Even the most adept eventually fall prey to ridicule, as Vilecourt – what a fitting name – discovers at his own cost. At the height of his glory and popularity, the abbot ‘proves’ the existence of God in front of an admiring court ; but, intoxicated by his success, he concludes by a boast out of place in front of a king by “divine right”: “This evening I proved the existence of God. But...I can prove the opposite if it pleases Your Majesty!” As soon as he utters this the whole court, including Vilecourt’s mistress, leave the room. It is the end of him.

The film sketches the damning portrait of a society where obscene luxury and extreme poverty lie side by side; where the destiny of a region depends on a few “bon mots” and on timely flatteries. Ponceludon himself is progressively contaminated by court manners, so that paradoxically, his final failure comes as a relief. His defeat is only temporary: the Revolution is not far, and with it, at last, the beginning of his engineering works in the Dombes.

The 18th century is also a period of fantastic scientific and intellectual progress, and the film amply shows it too. The Marquis de Bellegarde, a retired courtier who becomes Ponceludon’s mentor, is the very image of the “enlightened” nobleman. A lover of the “bel esprit”, he collects witticisms with the scientific passion of a botanist – he is one too -, classifying them into repartees, quips, wordplays, retorts, epigrams or paradoxes. A convinced anglophile, like many of his contemporaries, he is fascinated by this elusive way of speaking that “causes laughter, but is not quite wit”, “humour” – a word first introduced in the French language by the famous wit and philosopher Voltaire (1). His daughter is a well educated, fiercely independent young woman, who relishes in daring scientific experiments. Ponceludon’s romance with her, in an idyllic nature, certainly has Rousseau-esque undertones.

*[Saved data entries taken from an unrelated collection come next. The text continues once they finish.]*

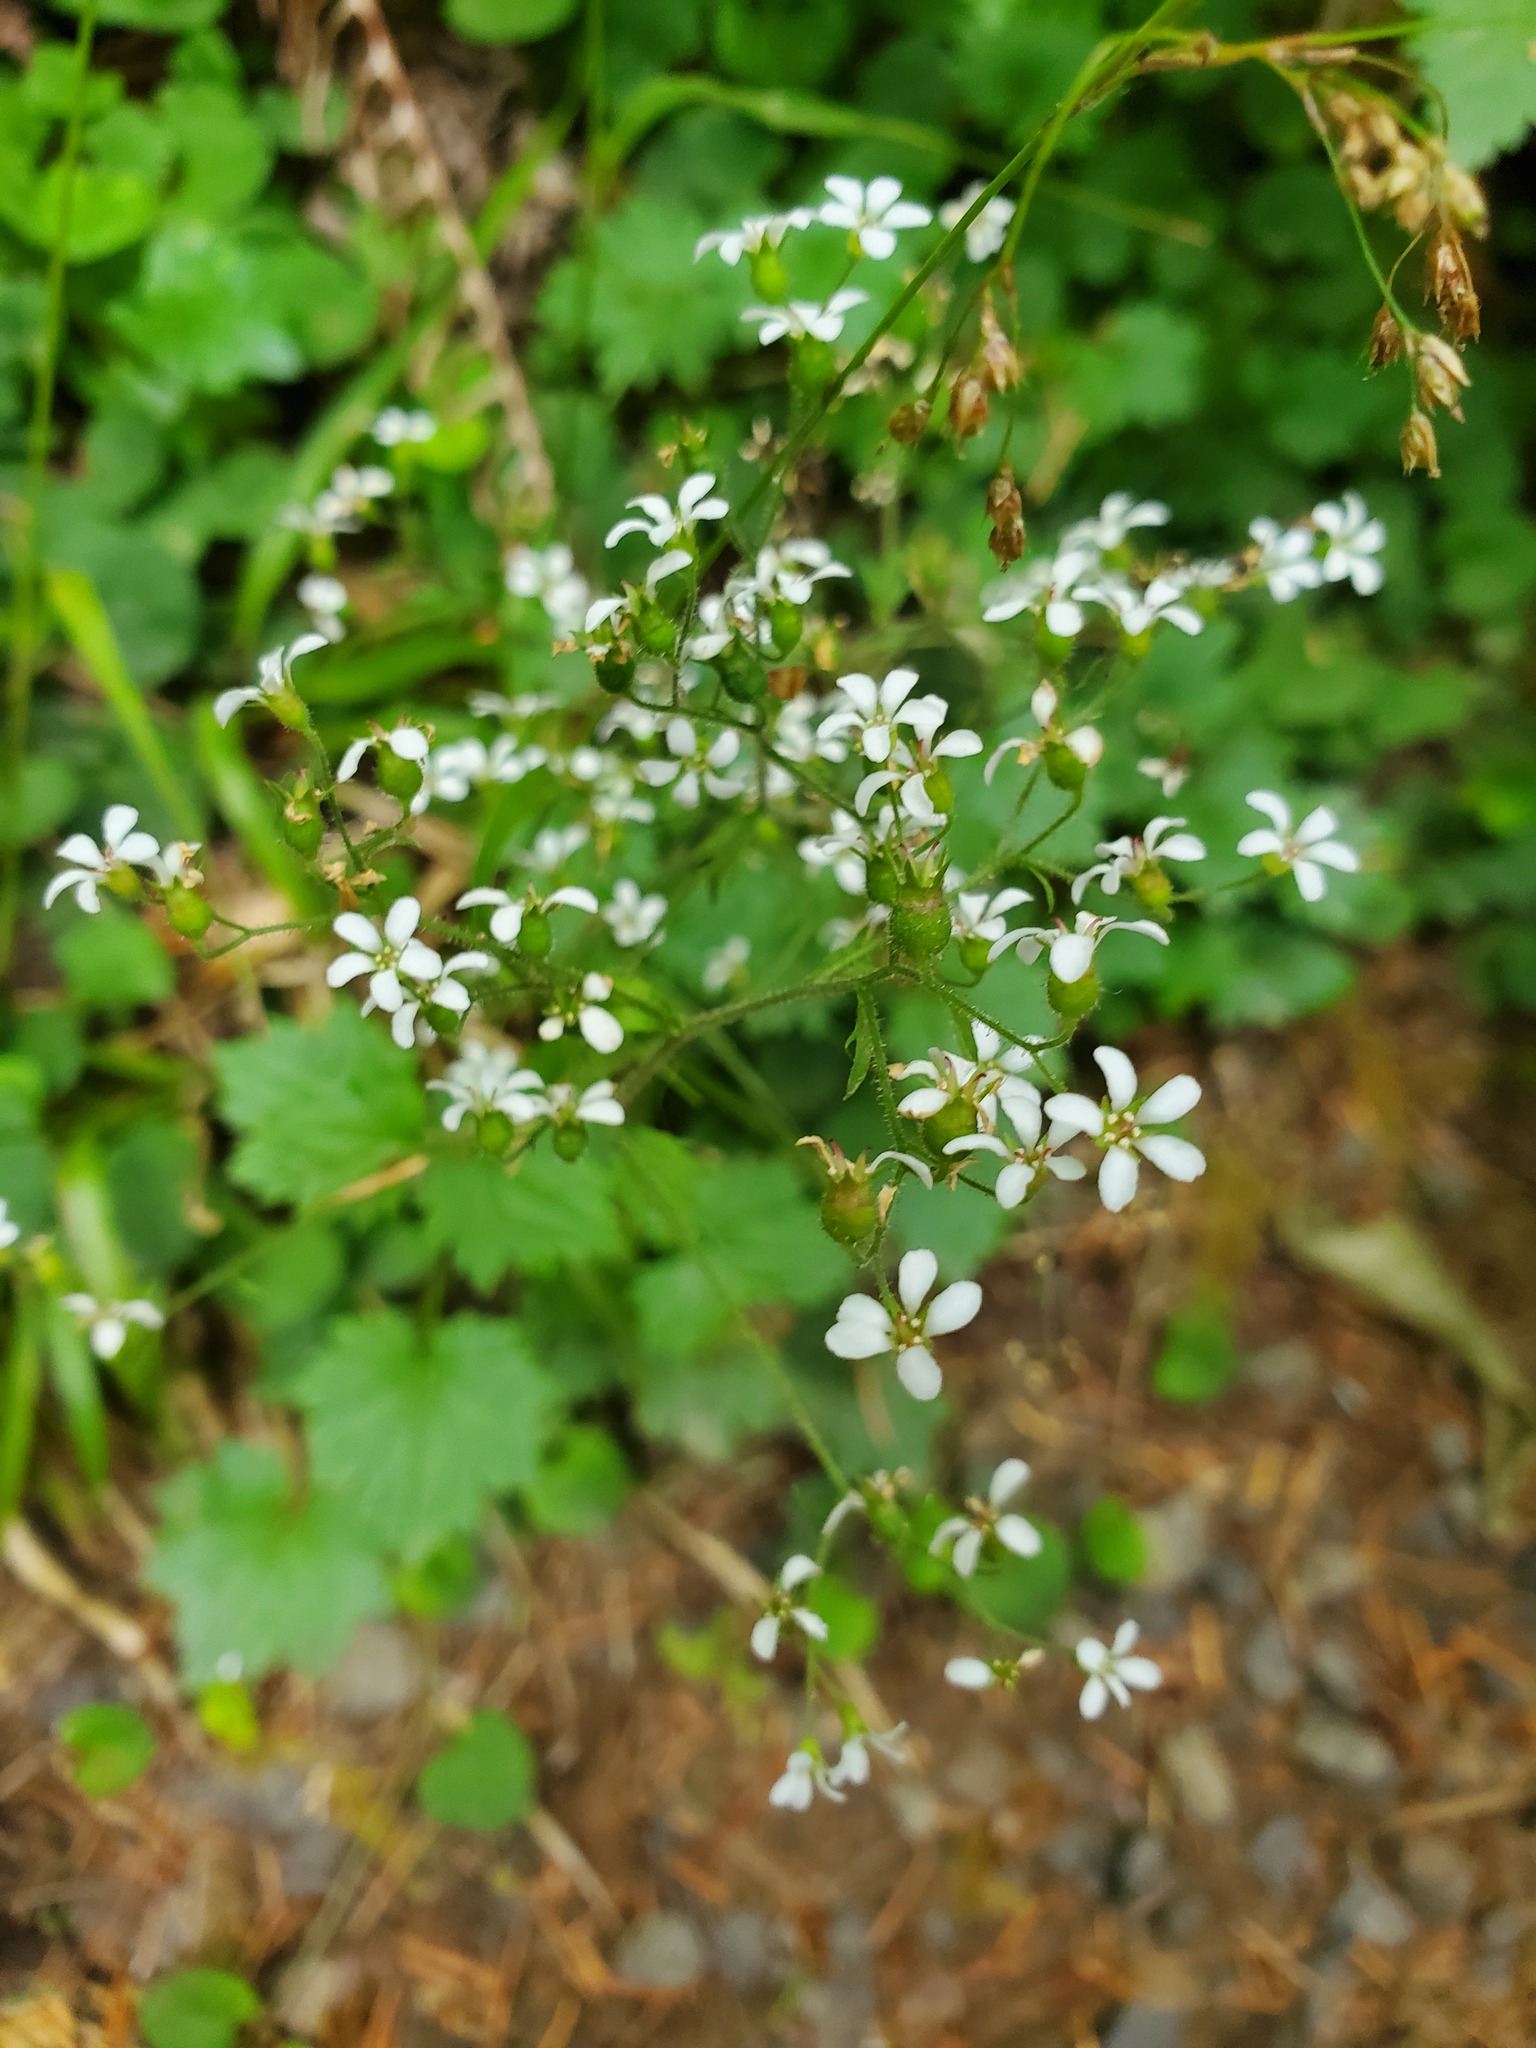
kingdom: Plantae
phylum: Tracheophyta
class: Magnoliopsida
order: Saxifragales
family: Saxifragaceae
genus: Boykinia
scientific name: Boykinia occidentalis
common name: Coast boykinia
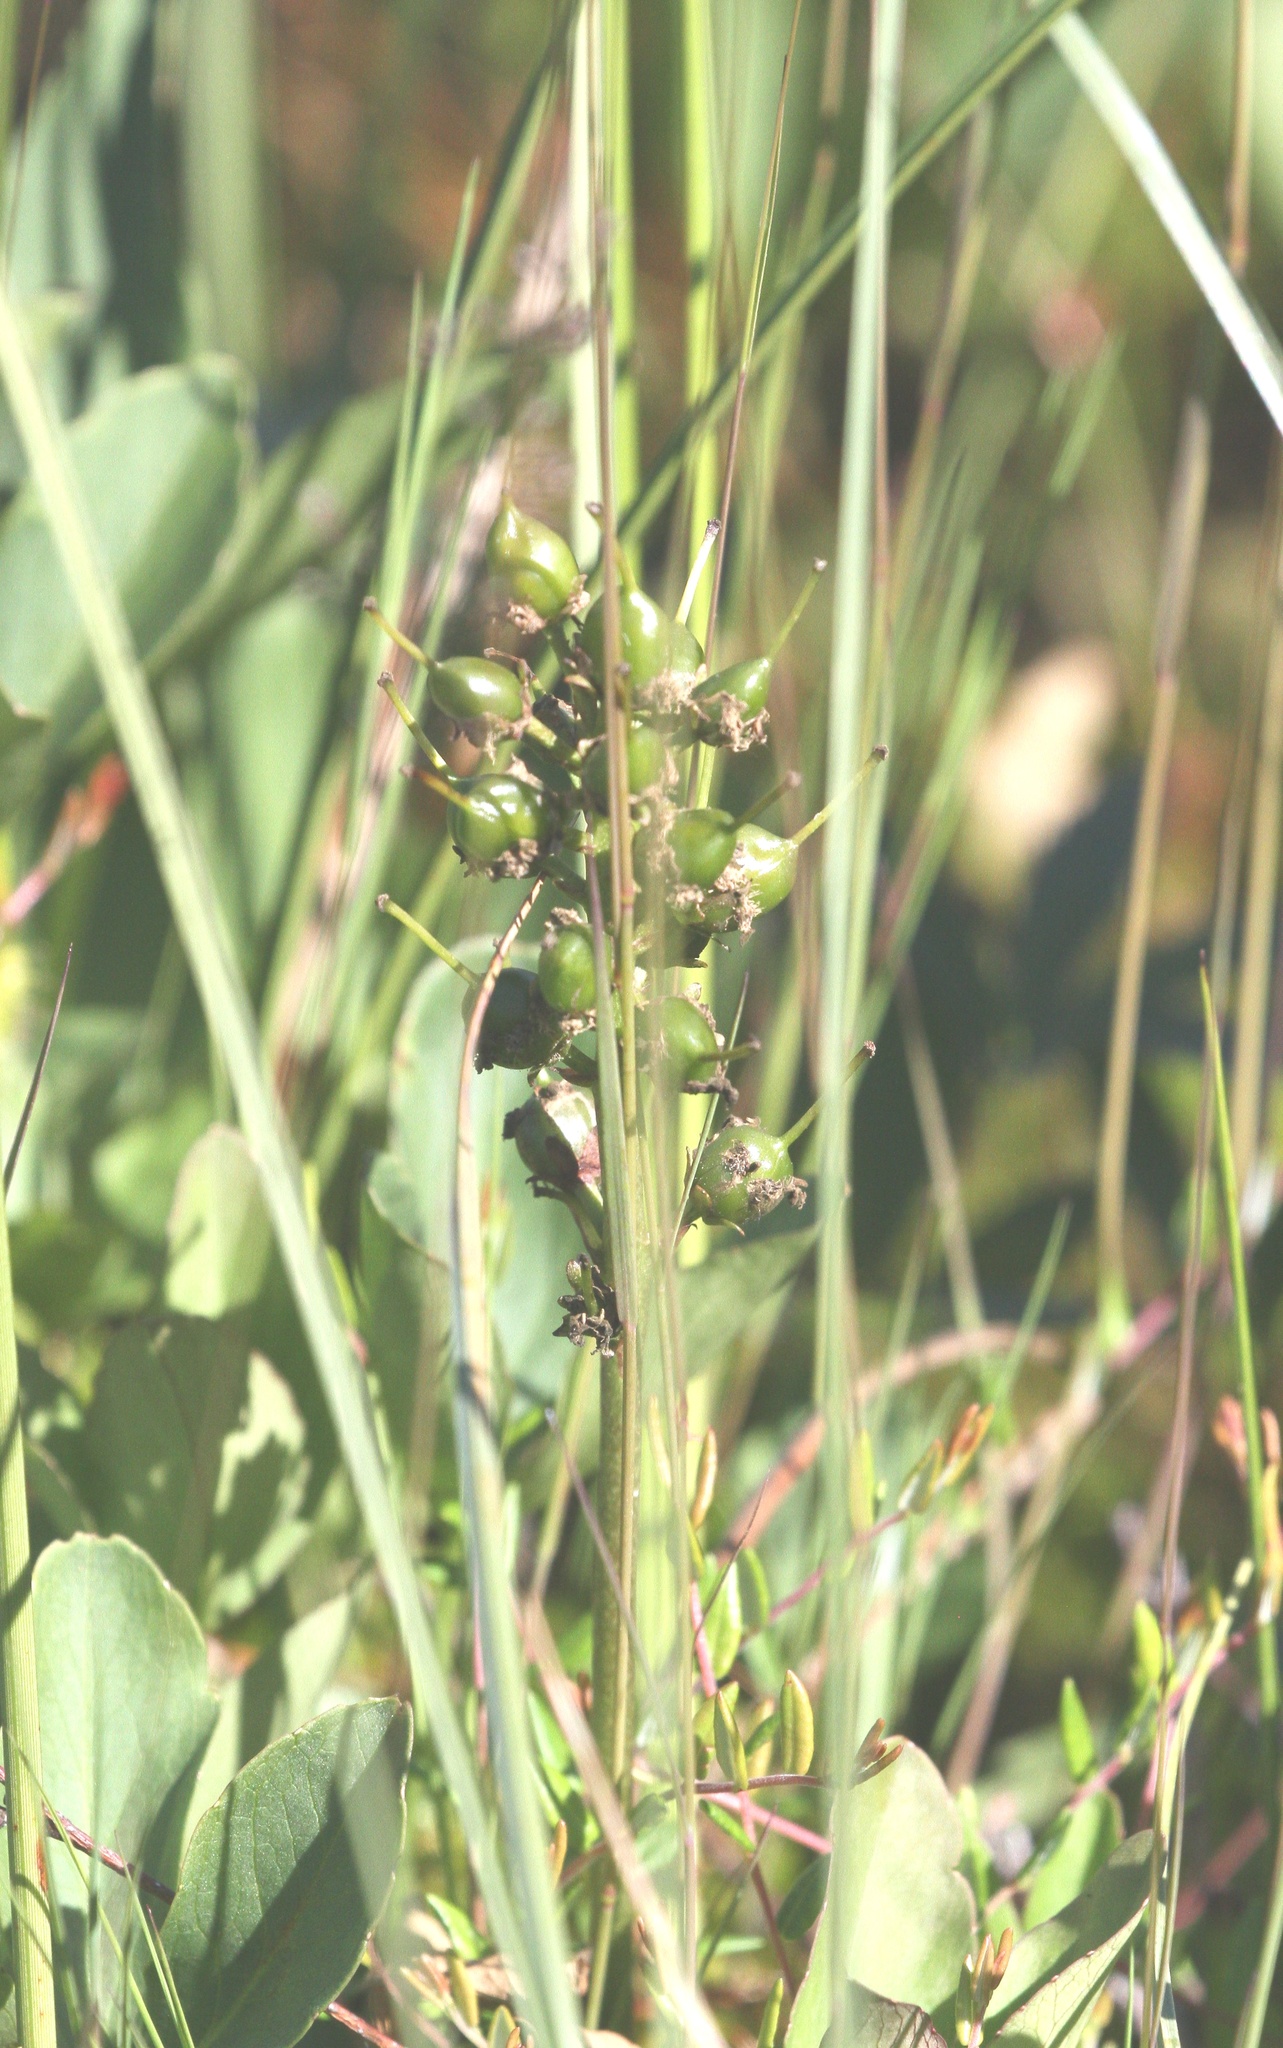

Especially interesting is the inclusion of enlightened abbot Charles Michel de l’Épée, a pioneer in the education of deaf people, through the story of Paul, the Bellegardes’ deaf and dumb servant sent to his newly created institution. The abbot brings his young pupils to the Court to demonstrate their progress in front of a disbelieving audience. Deprived of speech in a society where the word rules as king, the dumb are thought to be half-wits, little better than animals, yet the audience ends up expressing their admiration by sustained applause, as the young pupils conclude their witty exchange by a play… on signs.

Although far from revolutionary in its form, Ridicule boasts superior dialogue and very good acting, and perfectly captures the 18th century zeitgeist.

(1) Voltaire, Letter to the Abbott d'Olivet, 21 April 1762.

Ridicule, a film by Patrice Leconte (France, 1996).
Starring Fanny Ardant, Charles Berling, Bernard Giraudeau, Judith Godrèche and Jean Rochefort.